Only the lines of the data holding the string "better" need to be returned.
★ ★ ★ ★ ★
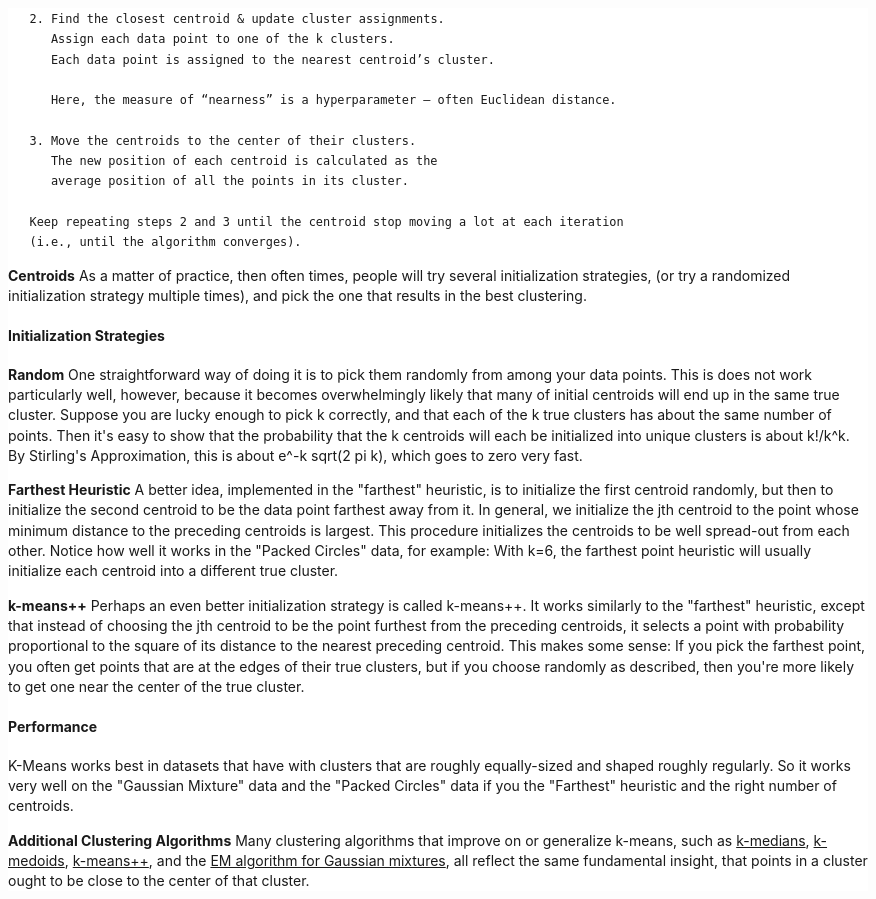        2. Find the closest centroid & update cluster assignments. 
          Assign each data point to one of the k clusters. 
          Each data point is assigned to the nearest centroid’s cluster. 
          
          Here, the measure of “nearness” is a hyperparameter — often Euclidean distance.
          
       3. Move the centroids to the center of their clusters. 
          The new position of each centroid is calculated as the 
          average position of all the points in its cluster.
          
       Keep repeating steps 2 and 3 until the centroid stop moving a lot at each iteration 
       (i.e., until the algorithm converges).

**Centroids**
As a matter of practice, then often times, people will try several initialization strategies, (or try a randomized initialization strategy multiple times), and pick the one that results in the best clustering.

#### **Initialization Strategies**
**Random**
One straightforward way of doing it is to pick them randomly from among your data points. This is does not work particularly well, however, because it becomes overwhelmingly likely that many of initial centroids will end up in the same true cluster. Suppose you are lucky enough to pick k correctly, and that each of the k true clusters has about the same number of points. Then it's easy to show that the probability that the k centroids will each be initialized into unique clusters is about k!/k^k. By Stirling's Approximation, this is about e^-k sqrt(2 pi k), which goes to zero very fast.

**Farthest Heuristic**
A better idea, implemented in the "farthest" heuristic, is to initialize the first centroid randomly, but then to initialize the second centroid to be the data point farthest away from it. In general, we initialize the jth centroid to the point whose minimum distance to the preceding centroids is largest. This procedure initializes the centroids to be well spread-out from each other. Notice how well it works in the "Packed Circles" data, for example: With k=6, the farthest point heuristic will usually initialize each centroid into a different true cluster.

**k-means++**
Perhaps an even better initialization strategy is called k-means++. It works similarly to the "farthest" heuristic, except that instead of choosing the jth centroid to be the point furthest from the preceding centroids, it selects a point with probability proportional to the square of its distance to the nearest preceding centroid. This makes some sense: If you pick the farthest point, you often get points that are at the edges of their true clusters, but if you choose randomly as described, then you're more likely to get one near the center of the true cluster. 

#### **Performance**
K-Means works best in datasets that have with clusters that are roughly equally-sized and shaped roughly regularly. So it works very well on the "Gaussian Mixture" data and the "Packed Circles" data if you the "Farthest" heuristic and the right number of centroids.

**Additional Clustering Algorithms**
Many clustering algorithms that improve on or generalize k-means, such as [k-medians](http://en.wikipedia.org/wiki/K-medians_clustering), [k-medoids](http://en.wikipedia.org/wiki/K-medoids), [k-means++](http://en.wikipedia.org/wiki/K-means%2B%2B), and the [EM algorithm for Gaussian mixtures](http://en.wikipedia.org/wiki/Expectation-maximization_algorithm#Gaussian_mixture), all reflect the same fundamental insight, that points in a cluster ought to be close to the center of that cluster.
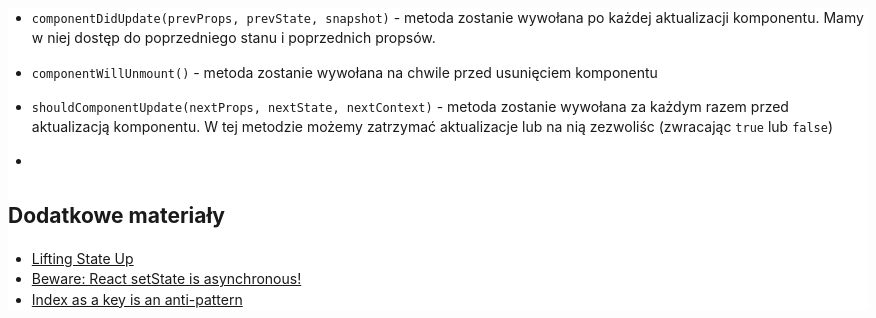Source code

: - `componentDidUpdate(prevProps, prevState, snapshot)` -  metoda zostanie wywołana po każdej aktualizacji 
komponentu. Mamy w niej dostęp do poprzedniego stanu i poprzednich propsów.

- `componentWillUnmount()` - metoda zostanie wywołana na chwile przed usunięciem komponentu

- `shouldComponentUpdate(nextProps, nextState, nextContext)` - metoda zostanie wywołana za każdym razem przed aktualizacją komponentu. W tej metodzie możemy zatrzymać aktualizacje lub na nią zezwoliśc (zwracając `true` lub `false`)
- 


## Dodatkowe materiały
- [Lifting State Up](https://reactjs.org/docs/lifting-state-up.html)
- [Beware: React setState is asynchronous!](https://medium.com/@wereHamster/beware-react-setstate-is-asynchronous-ce87ef1a9cf3)
- [Index as a key is an anti-pattern](https://medium.com/@robinpokorny/index-as-a-key-is-an-anti-pattern-e0349aece318)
★ ★ ★ ★ ★
= Worked solution =
A better idea, implemented in the "farthest" heuristic, is to initialize the first centroid randomly, but then to initialize the second centroid to be the data point farthest away from it. In general, we initialize the jth centroid to the point whose minimum distance to the preceding centroids is largest. This procedure initializes the centroids to be well spread-out from each other. Notice how well it works in the "Packed Circles" data, for example: With k=6, the farthest point heuristic will usually initialize each centroid into a different true cluster.
Perhaps an even better initialization strategy is called k-means++. It works similarly to the "farthest" heuristic, except that instead of choosing the jth centroid to be the point furthest from the preceding centroids, it selects a point with probability proportional to the square of its distance to the nearest preceding centroid. This makes some sense: If you pick the farthest point, you often get points that are at the edges of their true clusters, but if you choose randomly as described, then you're more likely to get one near the center of the true cluster. 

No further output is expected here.